Description of the task –
Print out the data precisely as it appears here, with no pictures.

Data provided –
★ ★ ★
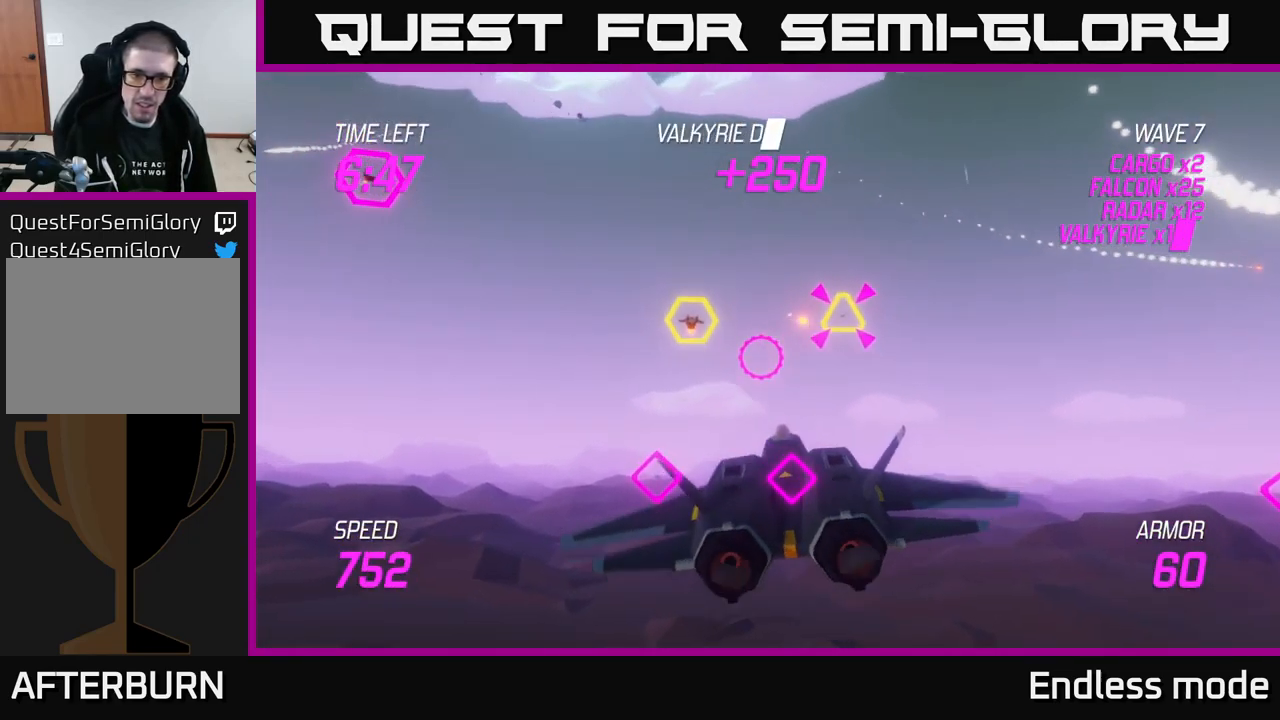
{"buttons": ["L2"], "left_stick": "down-left", "right_stick": "center", "events": [[33, "R2", "down"], [117, "R2", "up"], [183, "left_stick", "left"], [317, "L2", "down"], [317, "left_stick", "down-left"], [417, "L2", "up"], [467, "L2", "down"]]}
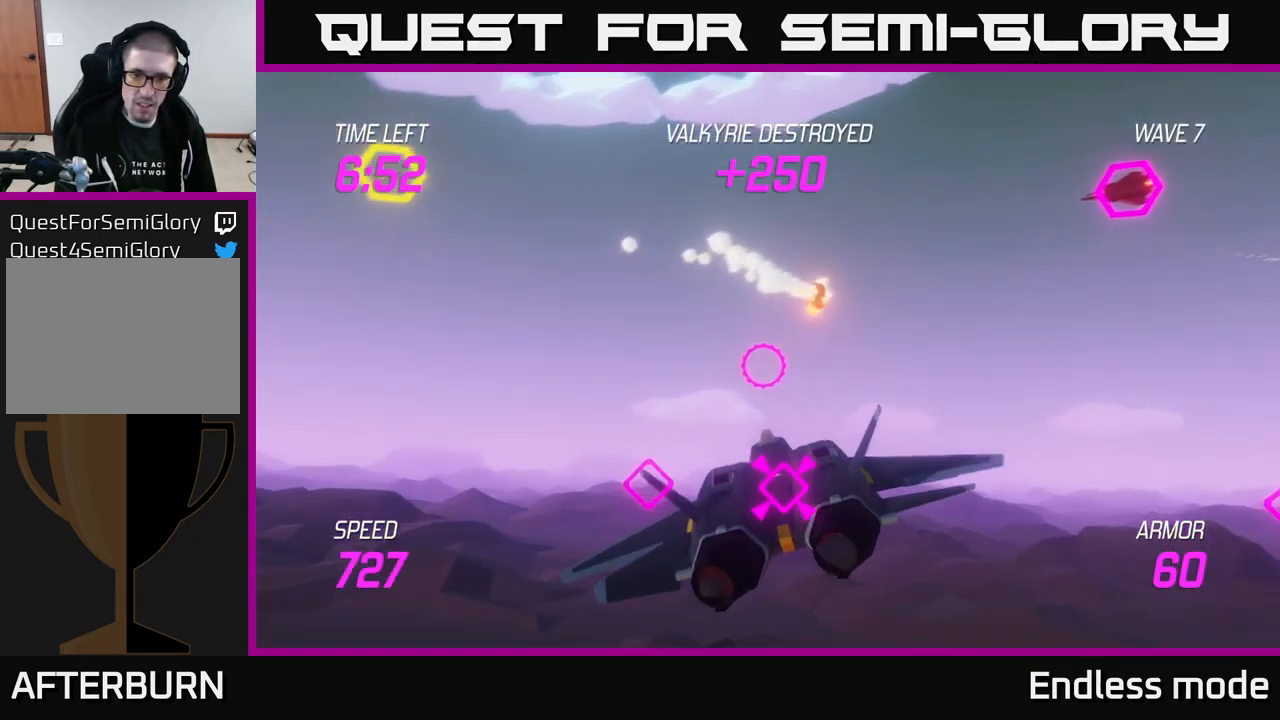
{"buttons": [], "left_stick": "up", "right_stick": "center", "events": [[33, "left_stick", "left"], [83, "L2", "up"], [133, "R2", "down"], [150, "left_stick", "up-left"], [250, "left_stick", "up"], [283, "R2", "up"], [383, "R2", "down"], [500, "R2", "up"]]}
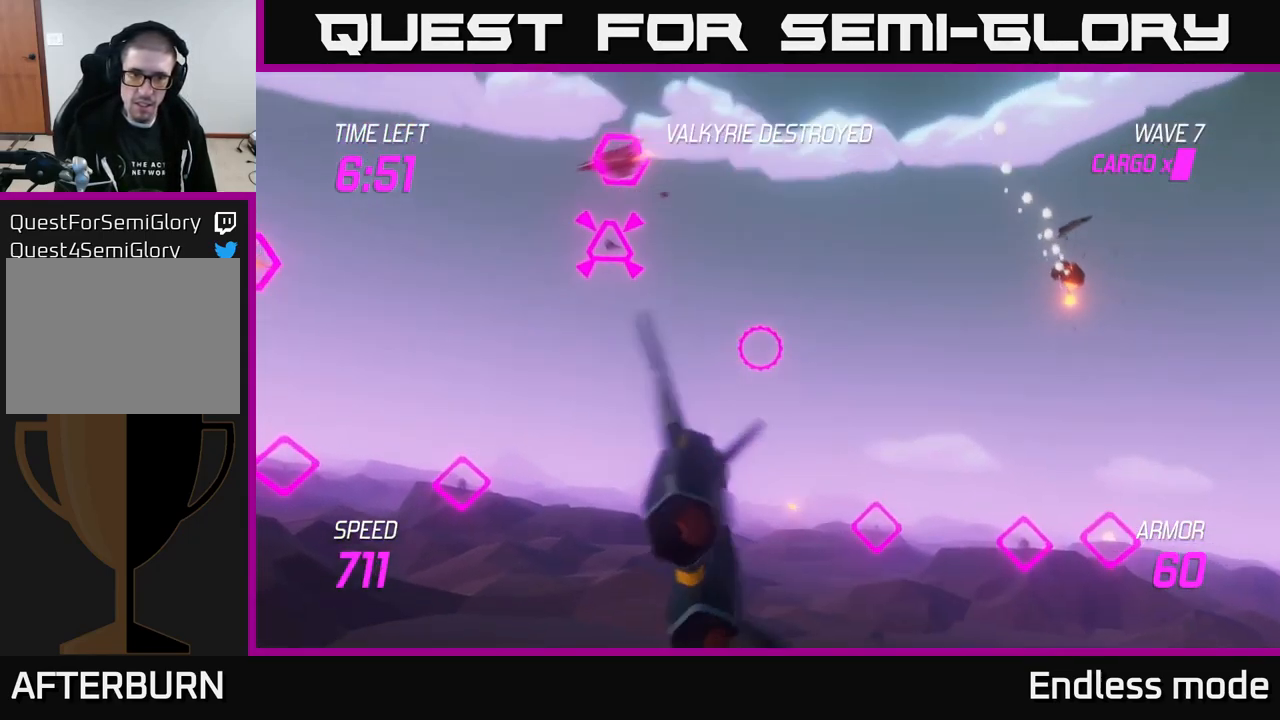
{"buttons": [], "left_stick": "center", "right_stick": "center", "events": [[150, "left_stick", "up-left"], [183, "R2", "down"], [250, "left_stick", "center"], [267, "R2", "up"], [350, "R2", "down"], [450, "R2", "up"]]}
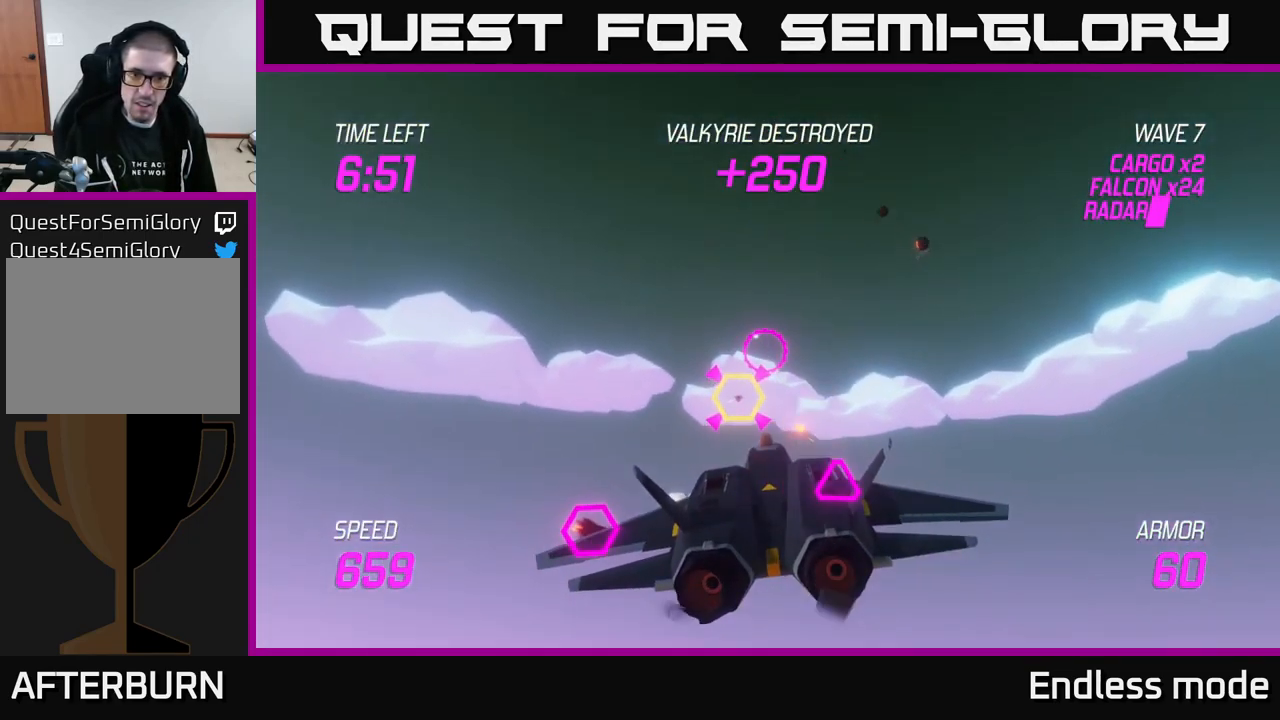
{"buttons": ["L2", "R2"], "left_stick": "right", "right_stick": "center", "events": [[50, "R2", "down"], [134, "R2", "up"], [217, "R2", "down"], [317, "R2", "up"], [317, "left_stick", "right"], [417, "R2", "down"], [450, "L2", "down"]]}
★ ★ ★
Exercise output –
{"buttons": ["L2"], "left_stick": "down-left", "right_stick": "center", "events": [[33, "R2", "down"], [117, "R2", "up"], [183, "left_stick", "left"], [317, "L2", "down"], [317, "left_stick", "down-left"], [417, "L2", "up"], [467, "L2", "down"]]}
{"buttons": [], "left_stick": "up", "right_stick": "center", "events": [[33, "left_stick", "left"], [83, "L2", "up"], [133, "R2", "down"], [150, "left_stick", "up-left"], [250, "left_stick", "up"], [283, "R2", "up"], [383, "R2", "down"], [500, "R2", "up"]]}
{"buttons": [], "left_stick": "center", "right_stick": "center", "events": [[150, "left_stick", "up-left"], [183, "R2", "down"], [250, "left_stick", "center"], [267, "R2", "up"], [350, "R2", "down"], [450, "R2", "up"]]}
{"buttons": ["L2", "R2"], "left_stick": "right", "right_stick": "center", "events": [[50, "R2", "down"], [134, "R2", "up"], [217, "R2", "down"], [317, "R2", "up"], [317, "left_stick", "right"], [417, "R2", "down"], [450, "L2", "down"]]}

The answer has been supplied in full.